● **Problems to work on**
1. In the post on technologically stagnant sectors, which sector did Baumol claim is stagnant?
2. Extract the passage of the post on technologically stagnant sectors from "1. Haircuts, you" up to and including "we always have.".

● **Document text**
=======

Which sectors will prove technologically stagnant?

Megan McArdle writes:

As the Boomers age, they will consume fewer of the things that we produce efficiently, and more of the things that we provide relatively inefficiently.

Here is more, and I hereby take Megan to be a robot pessimist

It is a revealing question to ask which sectors a person considers technologically stagnant.  Baumol claimed it is the performing arts, but TV and the internet have belied this; it is true that those media are not *live* performance but that is substituting objective aesthetic judgment for what consumers really care about.  People love Dexter, whether or not there is someone actually in the box.  For stagnant sectors, I will nominate:

1. Haircuts, you might as well get them in Mexico

2. Automobiles (given the overall extent of technological progress, are they really so much better than in 1957?), although the $2500 car may change this

3. Spicy food, it seems best in relatively poor countries

I’m not yet sure about teaching.  It seems to be a candidate but people are learning an awful lot from blogs these days; don’t fixate on delivering the old service the way we always have.

Your picks?  Keep in mind that something has to be stagnant in relative terms, to date it sure isn’t computer chips but they raise the bar for the average.  I expect pharmaceuticals and webcams to make it much easier to care for old people, but only on a per year of life basis; the number of years lived and thus total cost will rise too.

=======

● **Input data**

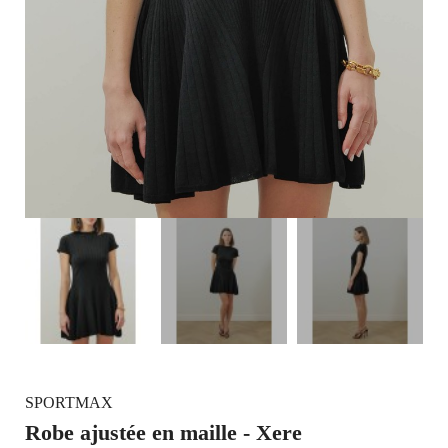
SPORTMAX
Robe ajustée en maille - Xere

=======

● **Exercise responses**
1. The performing arts.

2.
1. Haircuts, you might as well get them in Mexico

2. Automobiles (given the overall extent of technological progress, are they really so much better than in 1957?), although the $2500 car may change this

3. Spicy food, it seems best in relatively poor countries

I’m not yet sure about teaching.  It seems to be a candidate but people are learning an awful lot from blogs these days; don’t fixate on delivering the old service the way we always have.